Ankyrin repeat proteins have an elongated, periodic topology comprised exclusively of short-range interactions. Despite this modular architecture, the ankyrin domain from the Drosophila Notch receptor undergoes two-state unfolding. To determine the limits of this cooperativity, and the effect of structural modularity on the folding mechanism, we characterized the stability and folding kinetics of the Notch ankyrin domain and a series of variants. The substitutions are of analogous alanines to glycine in each repeat, and allow the same perturbation to be examined at different positions in the protein.; Whereas cooperativity is maintained in the presence of destabilizing substitutions in repeats two through five, the analogous substitutions in repeats six and seven disrupt cooperativity. The effect of multiple perturbations on stability suggests that destabilization of repeat seven disrupts repeat six without affecting repeats one through five. These effects are consistent with an asymmetric distribution of stability in which unstable C-terminal repeats are connected to stable N-terminal repeats by a stabilizing interface.; Refolding of the Notch ankyrin domain is six orders of magnitude slower than that predicted from its local topology. The major observed folding phase involves a single barrier that is not limited by prolyl isomerization or the formation of an intermediate. To determine if structural redundancy in the native state leads to multiple parallel pathways for folding, we measured the effect of the destabilizing substitutions on folding kinetics.
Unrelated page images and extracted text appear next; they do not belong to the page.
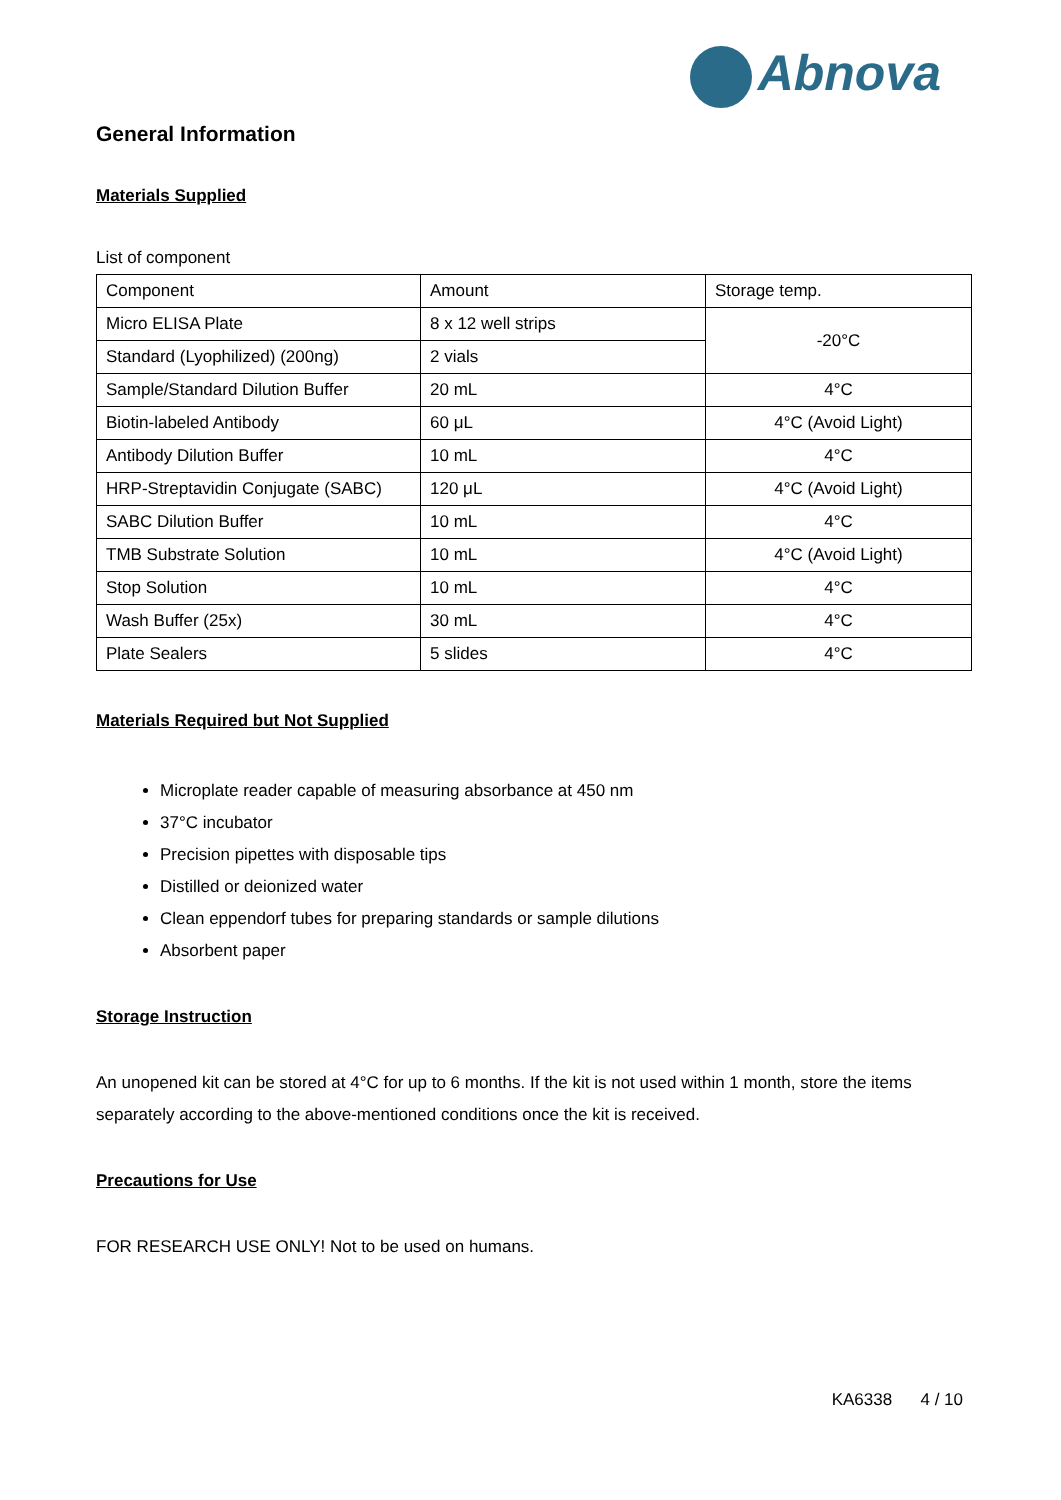Abnova
General Information
Materials Supplied
List of component
| Component | Amount | Storage temp. |
| Micro ELISA Plate | 8 x 12 well strips | -20°C |
| Standard (Lyophilized) (200ng) | 2 vials | |
| Sample/Standard Dilution Buffer | 20 mL | 4°C |
| Biotin-labeled Antibody | 60 μL | 4°C (Avoid Light) |
| Antibody Dilution Buffer | 10 mL | 4°C |
| HRP-Streptavidin Conjugate (SABC) | 120 μL | 4°C (Avoid Light) |
| SABC Dilution Buffer | 10 mL | 4°C |
| TMB Substrate Solution | 10 mL | 4°C (Avoid Light) |
| Stop Solution | 10 mL | 4°C |
| Wash Buffer (25x) | 30 mL | 4°C |
| Plate Sealers | 5 slides | 4°C |
Materials Required but Not Supplied
Microplate reader capable of measuring absorbance at 450 nm
37°C incubator
Precision pipettes with disposable tips
Distilled or deionized water
Clean eppendorf tubes for preparing standards or sample dilutions
Absorbent paper
Storage Instruction
An unopened kit can be stored at 4°C for up to 6 months. If the kit is not used within 1 month, store the items separately according to the above-mentioned conditions once the kit is received.
Precautions for Use
FOR RESEARCH USE ONLY! Not to be used on humans.
KA6338 4 / 10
The strong effect of substitutions in a subset of repeats is consistent with a discrete kinetic pathway that can be slowed by specific destabilizations. Φ-value analysis reveals that the environment surrounding the alanines in repeats three through five has a native-like structure in the transition state ensemble, whereas the analogous environment in repeats two, six and seven is disordered. The formation of early structure in repeats three through five suggests the importance of both stabilizing repeat interfaces and residual structure in the denatured state in dictating a folding mechanism. The slow folding rate may be due to the potential for forming non-native interfaces that must be disrupted before the native state is formed, and to the low intrinsic stability of the individual repeats.